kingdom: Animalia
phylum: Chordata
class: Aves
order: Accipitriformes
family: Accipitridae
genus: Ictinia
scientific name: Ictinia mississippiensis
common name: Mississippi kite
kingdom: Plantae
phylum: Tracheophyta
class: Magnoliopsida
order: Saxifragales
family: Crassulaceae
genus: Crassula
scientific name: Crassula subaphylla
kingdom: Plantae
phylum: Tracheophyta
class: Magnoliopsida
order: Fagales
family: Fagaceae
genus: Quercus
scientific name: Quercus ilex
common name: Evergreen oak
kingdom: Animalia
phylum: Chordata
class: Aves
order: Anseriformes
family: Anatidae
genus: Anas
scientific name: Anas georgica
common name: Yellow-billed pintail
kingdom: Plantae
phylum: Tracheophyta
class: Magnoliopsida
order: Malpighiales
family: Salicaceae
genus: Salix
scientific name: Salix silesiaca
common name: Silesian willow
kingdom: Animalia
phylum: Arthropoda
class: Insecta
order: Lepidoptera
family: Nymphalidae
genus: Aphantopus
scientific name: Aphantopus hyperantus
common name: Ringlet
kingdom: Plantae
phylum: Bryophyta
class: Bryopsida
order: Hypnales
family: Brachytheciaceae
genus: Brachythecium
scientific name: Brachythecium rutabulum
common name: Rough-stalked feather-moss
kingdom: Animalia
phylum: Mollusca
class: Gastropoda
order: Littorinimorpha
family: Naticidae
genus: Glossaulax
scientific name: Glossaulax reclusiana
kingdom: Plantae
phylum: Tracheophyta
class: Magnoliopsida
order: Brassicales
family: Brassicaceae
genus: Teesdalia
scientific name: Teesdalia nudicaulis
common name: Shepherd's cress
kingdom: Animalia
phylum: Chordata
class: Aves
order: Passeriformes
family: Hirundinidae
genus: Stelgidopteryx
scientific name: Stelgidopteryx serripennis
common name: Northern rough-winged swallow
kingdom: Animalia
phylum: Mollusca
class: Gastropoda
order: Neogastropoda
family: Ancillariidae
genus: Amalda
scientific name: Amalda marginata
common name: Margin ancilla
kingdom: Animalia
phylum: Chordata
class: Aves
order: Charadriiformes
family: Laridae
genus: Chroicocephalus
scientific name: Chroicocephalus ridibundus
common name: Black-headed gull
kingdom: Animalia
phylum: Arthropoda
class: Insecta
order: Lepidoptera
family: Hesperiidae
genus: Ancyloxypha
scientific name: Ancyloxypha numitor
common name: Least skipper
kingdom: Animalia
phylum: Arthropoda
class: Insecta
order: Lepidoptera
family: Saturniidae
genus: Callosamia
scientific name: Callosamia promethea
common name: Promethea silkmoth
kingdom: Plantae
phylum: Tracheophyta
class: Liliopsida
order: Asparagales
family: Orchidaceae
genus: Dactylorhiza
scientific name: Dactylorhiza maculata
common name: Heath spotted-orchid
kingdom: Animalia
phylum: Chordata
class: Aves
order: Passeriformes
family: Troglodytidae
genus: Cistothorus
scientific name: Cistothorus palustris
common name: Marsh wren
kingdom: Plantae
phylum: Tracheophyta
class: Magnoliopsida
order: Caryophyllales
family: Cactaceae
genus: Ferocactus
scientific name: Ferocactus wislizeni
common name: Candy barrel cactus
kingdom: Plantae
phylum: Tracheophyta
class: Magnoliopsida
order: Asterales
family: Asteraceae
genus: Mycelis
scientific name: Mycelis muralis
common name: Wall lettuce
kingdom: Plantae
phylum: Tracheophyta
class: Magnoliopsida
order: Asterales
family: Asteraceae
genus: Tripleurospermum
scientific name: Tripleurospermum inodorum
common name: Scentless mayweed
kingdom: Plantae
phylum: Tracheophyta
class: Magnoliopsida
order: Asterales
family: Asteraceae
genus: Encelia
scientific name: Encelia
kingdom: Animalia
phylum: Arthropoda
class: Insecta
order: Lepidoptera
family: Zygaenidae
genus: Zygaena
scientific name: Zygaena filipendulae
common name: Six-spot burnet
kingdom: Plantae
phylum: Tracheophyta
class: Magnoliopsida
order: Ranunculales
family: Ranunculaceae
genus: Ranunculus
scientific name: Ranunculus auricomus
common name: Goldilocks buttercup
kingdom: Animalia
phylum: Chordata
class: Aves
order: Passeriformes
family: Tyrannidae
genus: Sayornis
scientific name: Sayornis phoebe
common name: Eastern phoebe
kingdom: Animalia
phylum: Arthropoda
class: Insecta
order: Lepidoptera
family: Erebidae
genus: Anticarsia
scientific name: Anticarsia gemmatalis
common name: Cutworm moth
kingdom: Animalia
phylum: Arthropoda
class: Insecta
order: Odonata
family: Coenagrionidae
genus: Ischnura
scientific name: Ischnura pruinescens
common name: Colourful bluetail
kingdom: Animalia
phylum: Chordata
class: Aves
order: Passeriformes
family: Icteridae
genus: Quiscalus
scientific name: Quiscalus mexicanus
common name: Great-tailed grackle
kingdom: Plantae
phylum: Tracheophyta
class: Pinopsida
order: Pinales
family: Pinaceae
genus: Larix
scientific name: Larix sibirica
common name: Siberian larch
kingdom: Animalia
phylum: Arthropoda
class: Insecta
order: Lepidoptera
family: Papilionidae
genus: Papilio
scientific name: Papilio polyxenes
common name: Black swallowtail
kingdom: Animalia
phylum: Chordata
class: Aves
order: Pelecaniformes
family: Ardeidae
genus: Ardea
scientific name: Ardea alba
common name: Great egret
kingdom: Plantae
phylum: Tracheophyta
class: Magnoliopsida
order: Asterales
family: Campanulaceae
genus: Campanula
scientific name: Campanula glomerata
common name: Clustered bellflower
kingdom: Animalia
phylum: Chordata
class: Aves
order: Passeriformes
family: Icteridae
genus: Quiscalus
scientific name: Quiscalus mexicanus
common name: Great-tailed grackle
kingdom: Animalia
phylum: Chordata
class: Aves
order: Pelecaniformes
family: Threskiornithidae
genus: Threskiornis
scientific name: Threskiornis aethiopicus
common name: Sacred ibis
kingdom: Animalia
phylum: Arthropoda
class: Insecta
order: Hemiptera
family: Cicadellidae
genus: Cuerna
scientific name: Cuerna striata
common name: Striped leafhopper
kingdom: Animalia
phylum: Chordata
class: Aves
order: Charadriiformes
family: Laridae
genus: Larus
○ ○ ○
## [WHAT IS EXPECTED]
Could you rewrite the listing from the line with "common name: Candy barrel cactus" to the line with "scientific name: Ranunculus auricomus", both included, as a JSON list of strings, one string per line and blank lines left out?

## [SOLUTION TO THIS EXERCISE]
[
  "common name: Candy barrel cactus",
  "kingdom: Plantae",
  "phylum: Tracheophyta",
  "class: Magnoliopsida",
  "order: Asterales",
  "family: Asteraceae",
  "genus: Mycelis",
  "scientific name: Mycelis muralis",
  "common name: Wall lettuce",
  "kingdom: Plantae",
  "phylum: Tracheophyta",
  "class: Magnoliopsida",
  "order: Asterales",
  "family: Asteraceae",
  "genus: Tripleurospermum",
  "scientific name: Tripleurospermum inodorum",
  "common name: Scentless mayweed",
  "kingdom: Plantae",
  "phylum: Tracheophyta",
  "class: Magnoliopsida",
  "order: Asterales",
  "family: Asteraceae",
  "genus: Encelia",
  "scientific name: Encelia",
  "kingdom: Animalia",
  "phylum: Arthropoda",
  "class: Insecta",
  "order: Lepidoptera",
  "family: Zygaenidae",
  "genus: Zygaena",
  "scientific name: Zygaena filipendulae",
  "common name: Six-spot burnet",
  "kingdom: Plantae",
  "phylum: Tracheophyta",
  "class: Magnoliopsida",
  "order: Ranunculales",
  "family: Ranunculaceae",
  "genus: Ranunculus",
  "scientific name: Ranunculus auricomus"
]